Sources that are "Less than IAEA Category 3 sources," are either sources that are very unlikely to cause permanent injury to individuals or contain a very small amount of radioactive material that would not cause any permanent injury. Some of these sources, such as moisture density gauges or thickness gauges that are Category 4, the amount of unshielded radioactive material, if not safely managed or securely protected, could possibly - although it is unlikely - temporarily injure someone who handled it or were otherwise in contact with it, or who were close to it for a period of many weeks. For additional information go to http://www-pub.iaea.org/MTCD/publications/PDF/Pub1227_web.pdf

Power Reactor Event Number: 54229
Facility: DAVIS BESSE
Region: 3     State: OH
Unit: [1] [] []
RX Type: [1] B&W-R-LP
NRC Notified By: TIM THOMPSON
HQ OPS Officer: KERBY SCALES
Notification Date: 08/19/2019
Notification Time: 14:46 [ET]
Event Date: 08/19/2019
Event Time: 09:24 [EDT]
Last Update Date: 08/19/2019
Emergency Class: NON EMERGENCY
10 CFR Section:
50.72(b)(3)(v)(B) - POT RHR INOP
Person (Organization):
KENNETH RIEMER (R3DO)
Unit SCRAM Code RX Crit Initial PWR Initial RX Mode Current PWR Current RX Mode
1 N Y 100 Power Operation 100 Power Operation

Event Text

AUXILIARY FEEDWATER SYSTEM INOPERABLE

"At 0924 EDT, on August 19, 2019, it was discovered that both trains of the Auxiliary Feedwater System were simultaneously inoperable; therefore, this condition is being reported as an eight-hour, non-emergency notification per 10 CFR 50.72(b)(3)(v)(B).

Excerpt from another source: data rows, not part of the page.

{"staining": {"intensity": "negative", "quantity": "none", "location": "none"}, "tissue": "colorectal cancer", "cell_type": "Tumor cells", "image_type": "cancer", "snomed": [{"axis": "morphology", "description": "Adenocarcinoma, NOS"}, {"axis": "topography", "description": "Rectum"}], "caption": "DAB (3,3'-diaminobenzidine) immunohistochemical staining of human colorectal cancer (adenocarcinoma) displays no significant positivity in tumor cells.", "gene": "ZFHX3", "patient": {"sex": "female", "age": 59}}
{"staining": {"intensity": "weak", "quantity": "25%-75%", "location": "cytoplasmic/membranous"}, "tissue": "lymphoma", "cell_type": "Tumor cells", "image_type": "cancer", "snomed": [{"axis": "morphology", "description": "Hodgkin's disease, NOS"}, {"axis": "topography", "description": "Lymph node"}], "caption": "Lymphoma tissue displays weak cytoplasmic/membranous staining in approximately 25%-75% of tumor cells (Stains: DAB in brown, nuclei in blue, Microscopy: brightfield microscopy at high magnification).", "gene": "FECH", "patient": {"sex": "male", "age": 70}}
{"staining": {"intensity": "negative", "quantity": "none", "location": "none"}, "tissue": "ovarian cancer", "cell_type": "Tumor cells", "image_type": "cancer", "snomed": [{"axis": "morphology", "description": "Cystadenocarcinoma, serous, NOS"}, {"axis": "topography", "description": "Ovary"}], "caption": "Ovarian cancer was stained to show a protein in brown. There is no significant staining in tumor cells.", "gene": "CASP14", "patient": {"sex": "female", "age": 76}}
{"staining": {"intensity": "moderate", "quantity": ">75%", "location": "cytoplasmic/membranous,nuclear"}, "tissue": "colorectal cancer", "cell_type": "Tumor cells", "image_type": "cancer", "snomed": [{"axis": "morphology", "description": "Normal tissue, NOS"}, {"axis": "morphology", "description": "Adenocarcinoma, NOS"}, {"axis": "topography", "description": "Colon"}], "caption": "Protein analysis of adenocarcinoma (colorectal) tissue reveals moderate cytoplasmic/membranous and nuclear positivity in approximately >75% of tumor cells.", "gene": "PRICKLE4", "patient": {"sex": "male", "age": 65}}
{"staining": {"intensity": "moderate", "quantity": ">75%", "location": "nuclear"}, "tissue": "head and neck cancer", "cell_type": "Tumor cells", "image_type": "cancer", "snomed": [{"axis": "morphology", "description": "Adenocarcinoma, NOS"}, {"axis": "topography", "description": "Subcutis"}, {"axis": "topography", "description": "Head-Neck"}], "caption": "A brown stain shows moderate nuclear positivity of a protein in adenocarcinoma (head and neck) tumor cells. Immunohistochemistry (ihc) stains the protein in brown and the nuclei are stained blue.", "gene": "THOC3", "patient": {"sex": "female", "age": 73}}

The door separating the two steam-driven Auxiliary Feedwater Pump Rooms was inadvertently left open during maintenance activities for more than an hour. The door was immediately closed upon discovery, restoring operability to the Auxiliary Feedwater System. The non-safety grade Motor-Driven Feedwater Pump remained operable during this time; additionally, the beyond-design basis diesel-driven Emergency Feedwater Pump also remained available. There was no impact on the health and safety of the public or plant personnel.

"The NRC Resident Inspector has been notified."